> _What is being asked_: Would you please return every line from the listing that contains the word "hooks"?

> _Provided material_:
>>

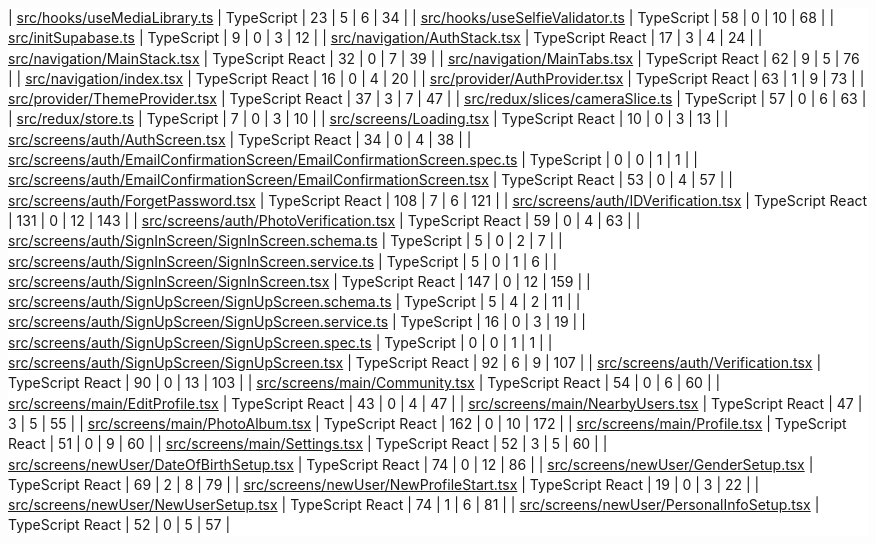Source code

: | [src/hooks/useMediaLibrary.ts](/src/hooks/useMediaLibrary.ts) | TypeScript | 23 | 5 | 6 | 34 |
| [src/hooks/useSelfieValidator.ts](/src/hooks/useSelfieValidator.ts) | TypeScript | 58 | 0 | 10 | 68 |
| [src/initSupabase.ts](/src/initSupabase.ts) | TypeScript | 9 | 0 | 3 | 12 |
| [src/navigation/AuthStack.tsx](/src/navigation/AuthStack.tsx) | TypeScript React | 17 | 3 | 4 | 24 |
| [src/navigation/MainStack.tsx](/src/navigation/MainStack.tsx) | TypeScript React | 32 | 0 | 7 | 39 |
| [src/navigation/MainTabs.tsx](/src/navigation/MainTabs.tsx) | TypeScript React | 62 | 9 | 5 | 76 |
| [src/navigation/index.tsx](/src/navigation/index.tsx) | TypeScript React | 16 | 0 | 4 | 20 |
| [src/provider/AuthProvider.tsx](/src/provider/AuthProvider.tsx) | TypeScript React | 63 | 1 | 9 | 73 |
| [src/provider/ThemeProvider.tsx](/src/provider/ThemeProvider.tsx) | TypeScript React | 37 | 3 | 7 | 47 |
| [src/redux/slices/cameraSlice.ts](/src/redux/slices/cameraSlice.ts) | TypeScript | 57 | 0 | 6 | 63 |
| [src/redux/store.ts](/src/redux/store.ts) | TypeScript | 7 | 0 | 3 | 10 |
| [src/screens/Loading.tsx](/src/screens/Loading.tsx) | TypeScript React | 10 | 0 | 3 | 13 |
| [src/screens/auth/AuthScreen.tsx](/src/screens/auth/AuthScreen.tsx) | TypeScript React | 34 | 0 | 4 | 38 |
| [src/screens/auth/EmailConfirmationScreen/EmailConfirmationScreen.spec.ts](/src/screens/auth/EmailConfirmationScreen/EmailConfirmationScreen.spec.ts) | TypeScript | 0 | 0 | 1 | 1 |
| [src/screens/auth/EmailConfirmationScreen/EmailConfirmationScreen.tsx](/src/screens/auth/EmailConfirmationScreen/EmailConfirmationScreen.tsx) | TypeScript React | 53 | 0 | 4 | 57 |
| [src/screens/auth/ForgetPassword.tsx](/src/screens/auth/ForgetPassword.tsx) | TypeScript React | 108 | 7 | 6 | 121 |
| [src/screens/auth/IDVerification.tsx](/src/screens/auth/IDVerification.tsx) | TypeScript React | 131 | 0 | 12 | 143 |
| [src/screens/auth/PhotoVerification.tsx](/src/screens/auth/PhotoVerification.tsx) | TypeScript React | 59 | 0 | 4 | 63 |
| [src/screens/auth/SignInScreen/SignInScreen.schema.ts](/src/screens/auth/SignInScreen/SignInScreen.schema.ts) | TypeScript | 5 | 0 | 2 | 7 |
| [src/screens/auth/SignInScreen/SignInScreen.service.ts](/src/screens/auth/SignInScreen/SignInScreen.service.ts) | TypeScript | 5 | 0 | 1 | 6 |
| [src/screens/auth/SignInScreen/SignInScreen.tsx](/src/screens/auth/SignInScreen/SignInScreen.tsx) | TypeScript React | 147 | 0 | 12 | 159 |
| [src/screens/auth/SignUpScreen/SignUpScreen.schema.ts](/src/screens/auth/SignUpScreen/SignUpScreen.schema.ts) | TypeScript | 5 | 4 | 2 | 11 |
| [src/screens/auth/SignUpScreen/SignUpScreen.service.ts](/src/screens/auth/SignUpScreen/SignUpScreen.service.ts) | TypeScript | 16 | 0 | 3 | 19 |
| [src/screens/auth/SignUpScreen/SignUpScreen.spec.ts](/src/screens/auth/SignUpScreen/SignUpScreen.spec.ts) | TypeScript | 0 | 0 | 1 | 1 |
| [src/screens/auth/SignUpScreen/SignUpScreen.tsx](/src/screens/auth/SignUpScreen/SignUpScreen.tsx) | TypeScript React | 92 | 6 | 9 | 107 |
| [src/screens/auth/Verification.tsx](/src/screens/auth/Verification.tsx) | TypeScript React | 90 | 0 | 13 | 103 |
| [src/screens/main/Community.tsx](/src/screens/main/Community.tsx) | TypeScript React | 54 | 0 | 6 | 60 |
| [src/screens/main/EditProfile.tsx](/src/screens/main/EditProfile.tsx) | TypeScript React | 43 | 0 | 4 | 47 |
| [src/screens/main/NearbyUsers.tsx](/src/screens/main/NearbyUsers.tsx) | TypeScript React | 47 | 3 | 5 | 55 |
| [src/screens/main/PhotoAlbum.tsx](/src/screens/main/PhotoAlbum.tsx) | TypeScript React | 162 | 0 | 10 | 172 |
| [src/screens/main/Profile.tsx](/src/screens/main/Profile.tsx) | TypeScript React | 51 | 0 | 9 | 60 |
| [src/screens/main/Settings.tsx](/src/screens/main/Settings.tsx) | TypeScript React | 52 | 3 | 5 | 60 |
| [src/screens/newUser/DateOfBirthSetup.tsx](/src/screens/newUser/DateOfBirthSetup.tsx) | TypeScript React | 74 | 0 | 12 | 86 |
| [src/screens/newUser/GenderSetup.tsx](/src/screens/newUser/GenderSetup.tsx) | TypeScript React | 69 | 2 | 8 | 79 |
| [src/screens/newUser/NewProfileStart.tsx](/src/screens/newUser/NewProfileStart.tsx) | TypeScript React | 19 | 0 | 3 | 22 |
| [src/screens/newUser/NewUserSetup.tsx](/src/screens/newUser/NewUserSetup.tsx) | TypeScript React | 74 | 1 | 6 | 81 |
| [src/screens/newUser/PersonalInfoSetup.tsx](/src/screens/newUser/PersonalInfoSetup.tsx) | TypeScript React | 52 | 0 | 5 | 57 |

<<

> _Solution to this task_:
: | [src/hooks/useMediaLibrary.ts](/src/hooks/useMediaLibrary.ts) | TypeScript | 23 | 5 | 6 | 34 |
| [src/hooks/useSelfieValidator.ts](/src/hooks/useSelfieValidator.ts) | TypeScript | 58 | 0 | 10 | 68 |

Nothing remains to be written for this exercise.